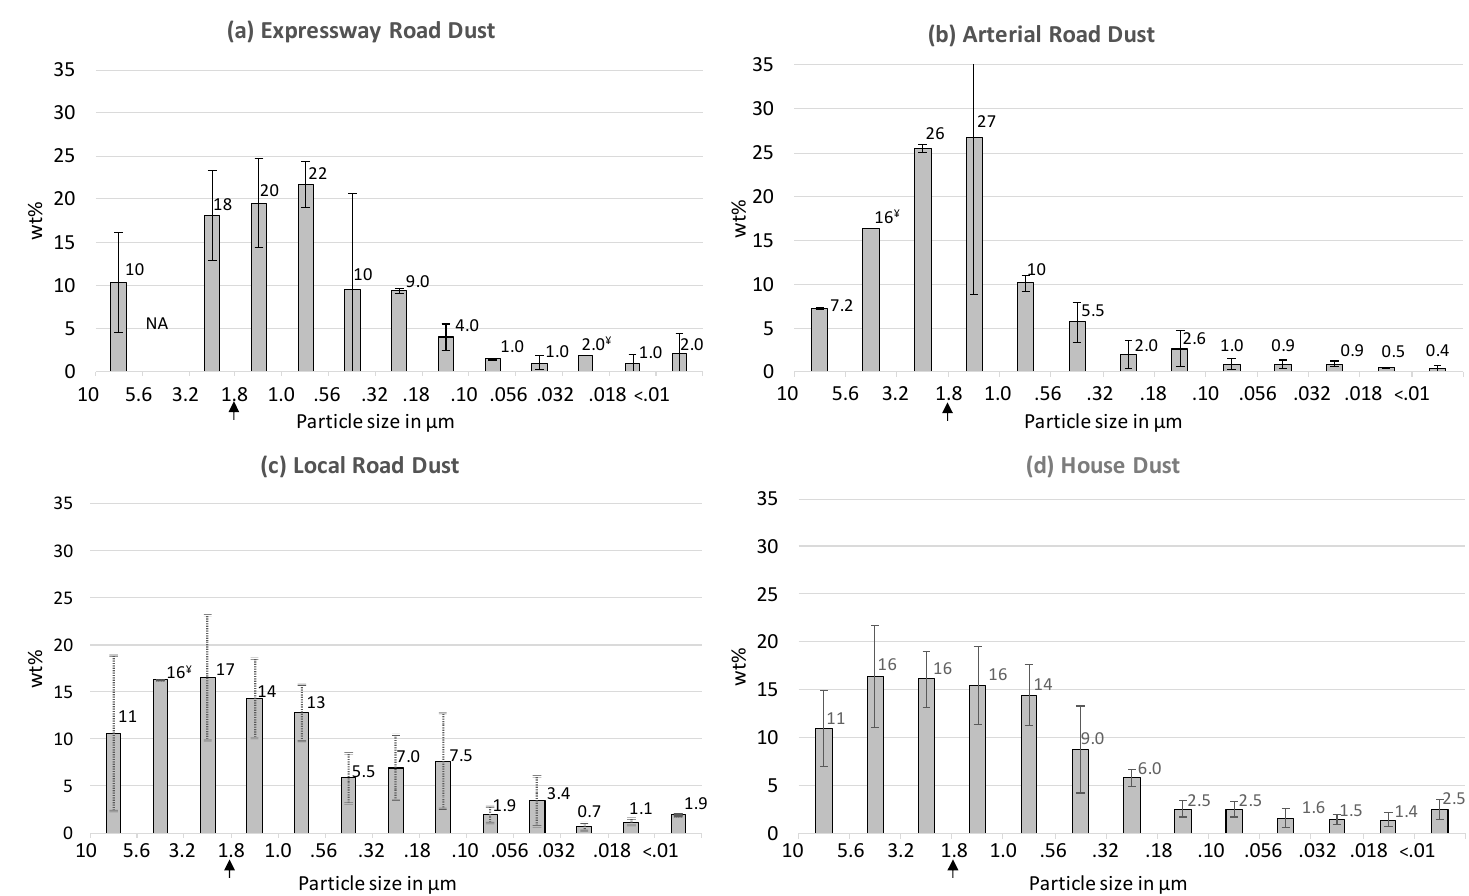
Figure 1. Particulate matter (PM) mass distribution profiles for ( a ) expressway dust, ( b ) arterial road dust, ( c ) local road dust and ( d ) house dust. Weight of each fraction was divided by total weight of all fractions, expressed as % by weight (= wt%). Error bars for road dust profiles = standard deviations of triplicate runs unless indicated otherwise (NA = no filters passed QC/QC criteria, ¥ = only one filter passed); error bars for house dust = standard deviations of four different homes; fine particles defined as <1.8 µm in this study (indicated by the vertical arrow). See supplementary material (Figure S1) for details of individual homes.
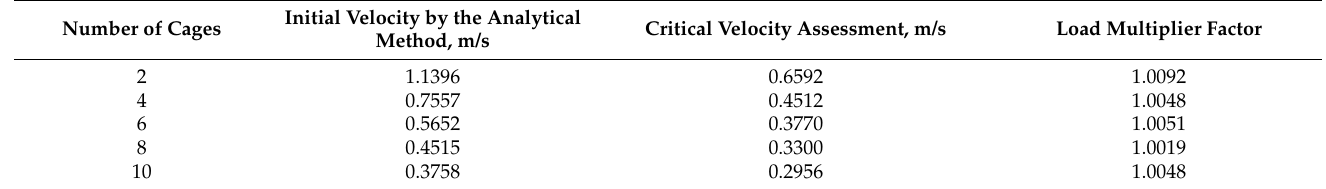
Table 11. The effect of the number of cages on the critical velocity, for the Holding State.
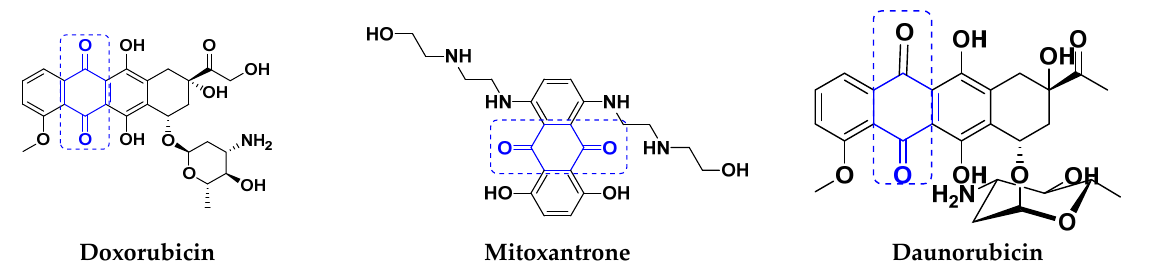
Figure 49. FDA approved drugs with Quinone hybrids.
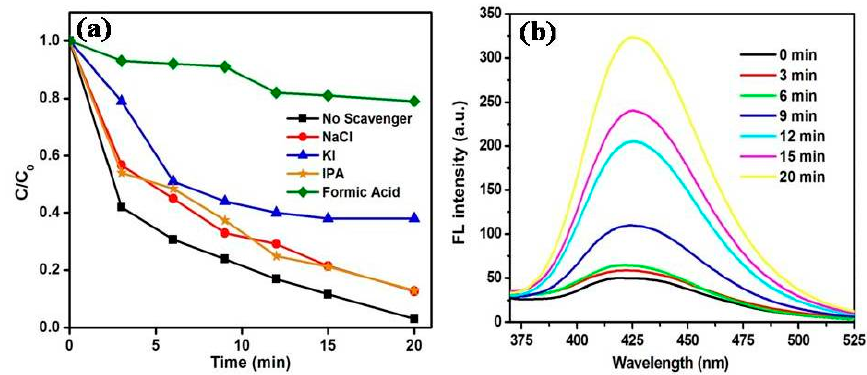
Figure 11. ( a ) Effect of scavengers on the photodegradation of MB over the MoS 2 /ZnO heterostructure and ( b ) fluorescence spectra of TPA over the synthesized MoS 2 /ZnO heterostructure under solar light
____________
→ EXERCISE DIRECTIONS
Since only the text is needed, retype the data above exactly and omit the pictures.

→ FINISHED TASK
Figure 1. Particulate matter (PM) mass distribution profiles for ( a ) expressway dust, ( b ) arterial road dust, ( c ) local road dust and ( d ) house dust. Weight of each fraction was divided by total weight of all fractions, expressed as % by weight (= wt%). Error bars for road dust profiles = standard deviations of triplicate runs unless indicated otherwise (NA = no filters passed QC/QC criteria, ¥ = only one filter passed); error bars for house dust = standard deviations of four different homes; fine particles defined as <1.8 µm in this study (indicated by the vertical arrow). See supplementary material (Figure S1) for details of individual homes.
Table 11. The effect of the number of cages on the critical velocity, for the Holding State.
Figure 49. FDA approved drugs with Quinone hybrids.
Figure 11. ( a ) Effect of scavengers on the photodegradation of MB over the MoS 2 /ZnO heterostructure and ( b ) fluorescence spectra of TPA over the synthesized MoS 2 /ZnO heterostructure under solar light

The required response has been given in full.